ぼくは、ぼくより弱いやつにあったことがない。
いや、弱いっていうならまだマシだ。
それは戦いの舞台に立っているってことだから。
ぼくは、そこにすら立ってない。
友だちに怒って手をあげて、けっきょく自分がケガをして……
人のケンカを止めようとして、巻き添えくらってやっぱり流血……
挙げ句の果てには、ごっこ遊びで戦いの真似事をしていたって、ぼくが関わるとロクなことにならない!
ぼくは「争いごと」にむいていない。
だからトラブルは避けて、多少の理不尽だってがまんしながら、平和にやってきたんだ。
あの、とんでもない転校生が現れるまでは──
穏やかな日色の日常に、突如として現れた転校生、「真中凛」。
きれいな彼女に、クラスのみんなは大注目!
しかし、すぐに彼女はクラスで浮いた存在になってしまいます。
真中さんは、まちがっていることをまちがっていると指摘することに、なんの遠慮もないのです。
トラブル? ケンカ? おかまいなし!
クラスメイトが音楽室にあるバッハの肖像に言った悪口にすら、「謝りなさい!」とつっかかっていく始末。

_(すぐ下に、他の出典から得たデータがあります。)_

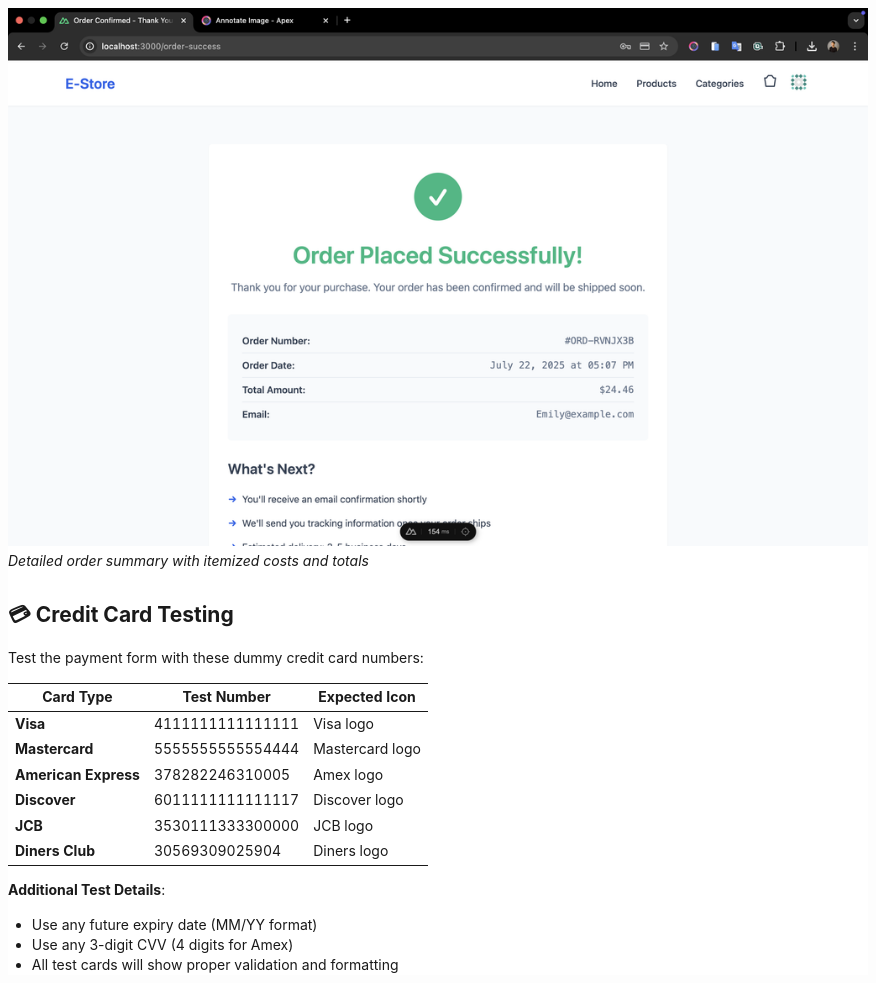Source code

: ![Order Summary](./screenshots/order-summary.png)
_Detailed order summary with itemized costs and totals_

## 💳 Credit Card Testing

Test the payment form with these dummy credit card numbers:

| Card Type            | Test Number      | Expected Icon   |
| -------------------- | ---------------- | --------------- |
| **Visa**             | 4111111111111111 | Visa logo       |
| **Mastercard**       | 5555555555554444 | Mastercard logo |
| **American Express** | 378282246310005  | Amex logo       |
| **Discover**         | 6011111111111117 | Discover logo   |
| **JCB**              | 3530111333300000 | JCB logo        |
| **Diners Club**      | 30569309025904   | Diners logo     |

**Additional Test Details**:

- Use any future expiry date (MM/YY format)
- Use any 3-digit CVV (4 digits for Amex)
- All test cards will show proper validation and formatting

そんな真中さんの目には、日色のことなかれ主義がとても臆病に映るようで──
「日色? ヒーローっていうより、チキンだね」
真中さんが日々巻き起こすトラブルに巻き込まれて、しなくてもいい損をする日色。
そんなある日、真中さんが「正直であるため」に払った「おおきな犠牲」について、日色は知ることになります。
「まちがったことなんてそこらじゅうに転がっていて、そういう中でぼくらはがまんしたり、見て見ぬふりをしたりして、毎日をクリアしている」
日色の語るそれは、大人も子どもも関係ない、だれしもが自然とおこなっている処世術です。
あちこちに転がっているまちがいを正そうとして、そのたびにいちいち声をあげていたらどうなるでしょう?
「うざい」
「空気が読めない」
真中さんがそう思われたのと同じように、おとなの世界でだってきっと、そうして白い目で見られてしまいます。
人に対して、そして自分に対しても、「正直であるということ」のほんとうの意味。
それが人を傷つけるものだとしても、正直さはぜったいに正義なのか?
そして、だれもがいつの間にか学び、和を守るため無意識に実践しているウソや無関心。
それは悪いこと? それとも良いこと?
本作は第63回青少年読書感想文全国コンクール、小学校高学年の部の課題図書として選出されています。
身近な舞台と親しみやすいキャラクターで、楽しく読みやすい物語として完成度が高いのはもちろん、おとなでもはっきりとした答えを出すのがむずかしい普遍的なテーマへ切り込んだ一冊。
人と真摯に向き合うということについて、多くのことを気づかせてくれる物語です。